Researchers in Salt Lake City analyzed the health records and death rates, coronary artery disease and stroke of more than 26,000 patients treated in the statewide network over a three-year period. Patients completed a nine-question depression screening questionnaire to determine their level of depressive symptoms. Based on the questionnaires, researchers identified 5,311 patients as having moderate to severe depression and 21,517 patients as having no to mild depression.
Depression is a known risk factor for cardiovascular disease. This is the first study to assess the relative effects of the simultaneous use of antidepressants and cholesterol-lowering drugs among patients with varying levels of depressive symptoms.
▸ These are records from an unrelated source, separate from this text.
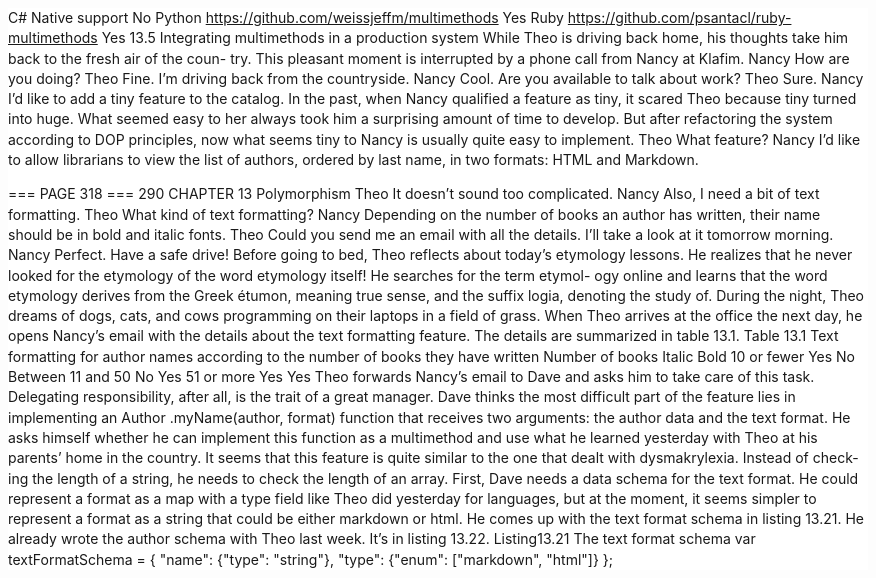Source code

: C# Native support No
Python https://github.com/weissjeffm/multimethods Yes
Ruby https://github.com/psantacl/ruby-multimethods Yes
13.5 Integrating multimethods in a production system
While Theo is driving back home, his thoughts take him back to the fresh air of the coun-
try. This pleasant moment is interrupted by a phone call from Nancy at Klafim.
Nancy How are you doing?
Theo Fine. I’m driving back from the countryside.
Nancy Cool. Are you available to talk about work?
Theo Sure.
Nancy I’d like to add a tiny feature to the catalog.
In the past, when Nancy qualified a feature as tiny, it scared Theo because tiny turned into
huge. What seemed easy to her always took him a surprising amount of time to develop.
But after refactoring the system according to DOP principles, now what seems tiny to
Nancy is usually quite easy to implement.
Theo What feature?
Nancy I’d like to allow librarians to view the list of authors, ordered by last name, in
two formats: HTML and Markdown.

=== PAGE 318 ===
290 CHAPTER 13 Polymorphism
Theo It doesn’t sound too complicated.
Nancy Also, I need a bit of text formatting.
Theo What kind of text formatting?
Nancy Depending on the number of books an author has written, their name should
be in bold and italic fonts.
Theo Could you send me an email with all the details. I’ll take a look at it tomorrow
morning.
Nancy Perfect. Have a safe drive!
Before going to bed, Theo reflects about today’s etymology lessons. He realizes that he
never looked for the etymology of the word etymology itself! He searches for the term etymol-
ogy online and learns that the word etymology derives from the Greek étumon, meaning true
sense, and the suffix logia, denoting the study of. During the night, Theo dreams of dogs,
cats, and cows programming on their laptops in a field of grass.
When Theo arrives at the office the next day, he opens Nancy’s email with the details
about the text formatting feature. The details are summarized in table 13.1.
Table 13.1 Text formatting for author names according to the number of books
they have written
Number of books Italic Bold
10 or fewer Yes No
Between 11 and 50 No Yes
51 or more Yes Yes
Theo forwards Nancy’s email to Dave and asks him to take care of this task. Delegating
responsibility, after all, is the trait of a great manager.
Dave thinks the most difficult part of the feature lies in implementing an Author
.myName(author, format) function that receives two arguments: the author data and the
text format. He asks himself whether he can implement this function as a multimethod
and use what he learned yesterday with Theo at his parents’ home in the country. It seems
that this feature is quite similar to the one that dealt with dysmakrylexia. Instead of check-
ing the length of a string, he needs to check the length of an array.
First, Dave needs a data schema for the text format. He could represent a format as a
map with a type field like Theo did yesterday for languages, but at the moment, it seems
simpler to represent a format as a string that could be either markdown or html. He comes
up with the text format schema in listing 13.21. He already wrote the author schema with
Theo last week. It’s in listing 13.22.
Listing13.21 The text format schema
var textFormatSchema = {
"name": {"type": "string"},
"type": {"enum": ["markdown", "html"]}
};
Patients with moderate to severe depression who were taking antidepressants alone had a 53 percent lower risk of dying, developing coronary artery disease or having a stroke during the three-year follow-up period as compared to patients with moderate to severe depression who were not taking antidepressants or statins. Moderately to severely depressed patients taking antidepressants alone appeared to also fare better than those taking statins alone or a combination of statins and antidepressants, although these relationships were not directly analyzed. According to the lead researcher, Heidi May, PhD., MSPH, “We thought we’d see an additive effect—that taking both medications would lower the risk more than either drug alone—but we found that in the more depressed people, the antidepressant really was what made the biggest difference. Antidepressants were not associated with a reduced cardiovascular risk in people with little or no depression, but in moderately to severely depressed people, antidepressants were shown to significantly improve cardiovascular outcomes.”
Findings from another study scheduled for presentation at ACC also add to the evidence that depression may influence cardiovascular outcomes, prompting authors to call on cardiologists to pay closer attention to depression when managing patients with heart disease.
“The Association of Antidepressant and Statin Use to Future Death and Incident Cardiovascular Disease Varies by Depression Severity,” will be presented on March 15 at 9:30 a.m. PT/12:30 p.m. ET/4:30 p.m. UTC at the American College of Cardiology’s 64th Scientific Session in San Diego.
“Depression and Outcome of Patients with Acute Coronary Syndrome: A 3 Year Follow-up Study,” will be presented on March 14 at 9:30 a.m. PT/12:30 p.m. ET/4:30 p.m. UTC.